Below are the 8 states in the Midwest or Great Lakes regions that are not covered under other posts about delegates. Some states are in the 20 Smallest States post, or the Early States posts.
The states below account for 861 delegates or more than 20% of all delegates. As you can see Bernie would need to average ~62% of the delegates, gaining 533 delegates here to win. I use delegate percentages and not popular vote percentages because with so many candidates and the 15% rule its hard to deal with weird results.
|State||Delegates||Bernie’s Target||2016 %||Date/Format|
|Illinois||155||55%+ (85)||49.4%||March 17th/Primary|
|Pennsylvania||153||60%+ (92)||43.9%||April 28th/Primary|
|Ohio||136||60%+ (82)||43.4%||March 10th/Primary|
|Michigan||125||65%+ (81)||51.5%||March 10th/Primary|
|Minnesota||77||65%+ (50)||59.7%||March ?/Primary|
|Wisconsin||77||65%+ (50)||55.8%||April 7th/Primary|
|Indiana||70||70%+ (49)||53.0%||May 5th/Primary|
|Missouri||68||65%+ (44)||49.3%||March 10th/Primary|
Ohio, Michigan, Minnesota, Missouri, and Illinois all come early in the process, withing 2 weeks of super Tuesday. This allows a decent chance for wasted votes meaning Bernie could score less than 62% of the total votes and still get the 62% of delegates he needs to win nationally.
Emerson polling has a great result for Bernie in Wisconsin:
If, though its unlikely, these were the actual results Bernie would get 62% of the delegates, or 48. This is slightly below his target but totally acceptable.
California+Texas+New York accounts for 868 delegates, almost identical to the total for these 8 medium states. Sanders could get ~38% in those 3 states and he would end up with almost exactly 50% of the vote.
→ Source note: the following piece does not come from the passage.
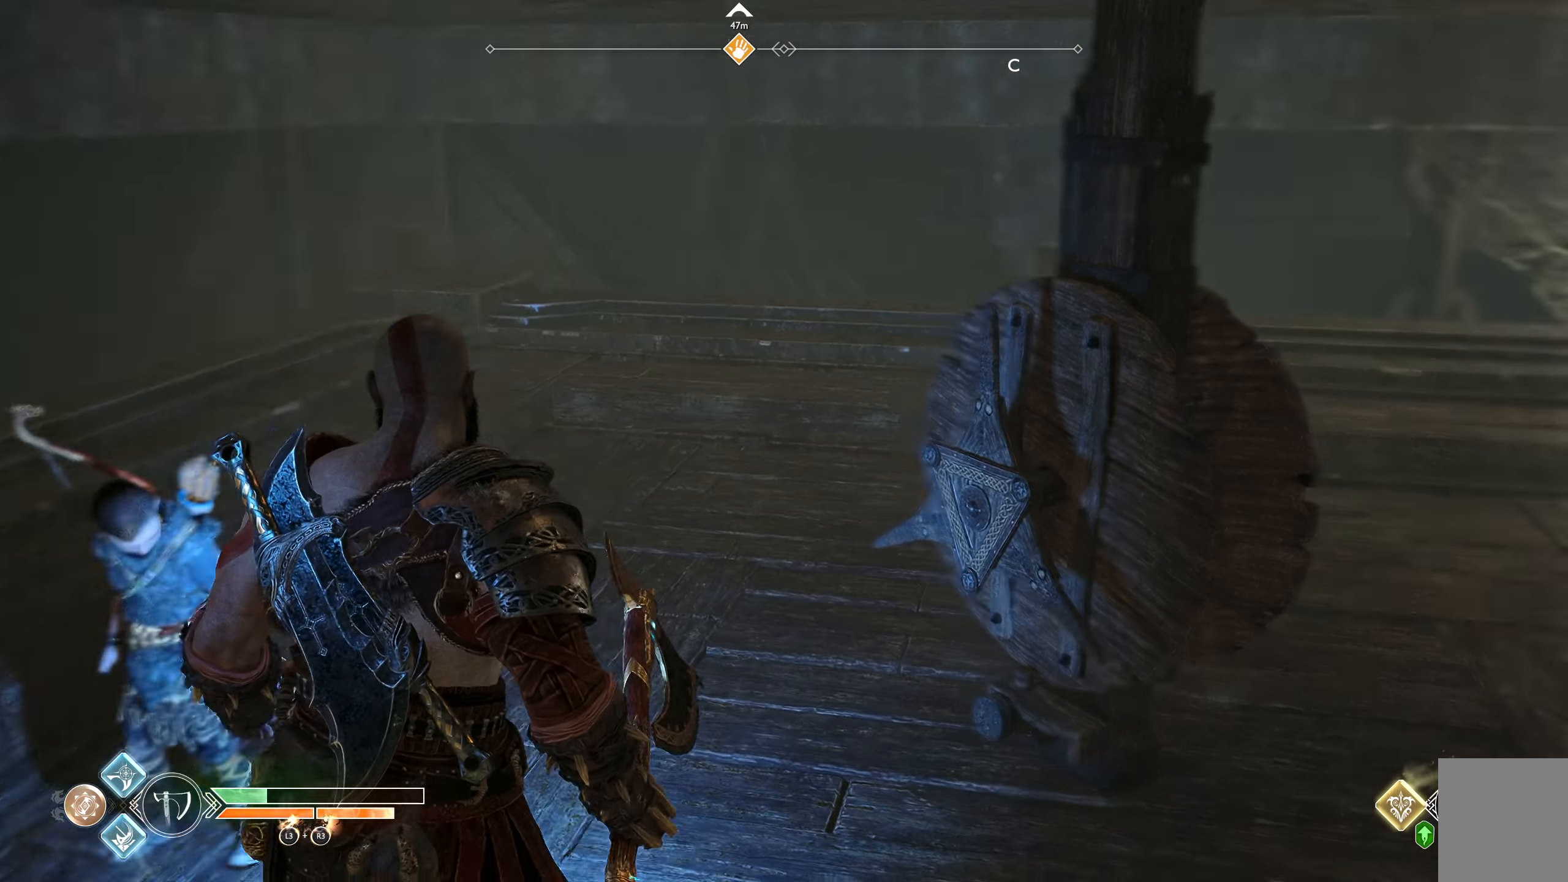
{"buttons": [], "left_stick": "center", "right_stick": "center", "button_events": []}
There are 3768 pledged delegates this time around. That means a win of 533 delegates in the 8 aforementioned states accounts for ~14% of the total of pledged delegates. Or ~28% of the delegates Bernie needs to win. With ~38% in CTN, that is another 330 putting Bernie at ~23% of total pledged delegates and ~46% of delegates needed to win. He would need 1022 more delegates.
As we can see Bernie needs to do very well in this medium to large Midwest/Great Lakes states to win the nomination. He has some room to improve here, especially if his campaign is smart. As I discuss in my Iowa/New Hampshire piece, Bernie could coast in those early states and spend the 100 combined days he spent there in these states, and 2 more, perhaps Oklahoma and Colorado, states voting on Super Tuesday.
10 days in each of these states instead of camping the early states could easily lead to gains of a few hundred delegates vs spending time in Iowa. These 8 states, not to mention the two others he could pick, account for roughly 20x the delegates in Iowa and they will be only lightly contested. No other campaign will have the cash or volunteer canvassers so early in the process to hit hard in these states.
A 5% gain in these 8 states is worth a whole New Hampshire and a 10% gain is a whole Iowa. If Bernie averaged 67% instead of 62% that would be an extra 2.5% of his total delegate requirement to win. Hitting 72% would put him 5% closer. With the minimal amount of opposition, whether cash or canvassers, Bernie has so much room to grow in states that receive little to no attention in a typical race. Compare with Iowa where individual citizens have met 100+ candidates in their lives and been to 800+ events. Most people in Missouri have personally met 1-2 candidate if that and been to maybe 8-10 events if they have been involved for 40 years.
Another key factor is that people remember where candidates campaign. If you campaign hard in the Midwest and Great Lakes in the primary, that is worth a lot to many voters in the general. Obama lost Missouri to McCain by 1%. Most Democratic candidates come here once or twice. Imagine a candidate spending 10-15 days here doing 20-40 events. Especially in mid sized towns vs STL and KC and maybe a rally as Mizzou. Further there are regional effects. Campaigning heavily in surrounding states impacts Iowa and New Hampshire. Bernie need to run an outside the box primary campaign to signal that he is serious about his outside the box plan for the presidency.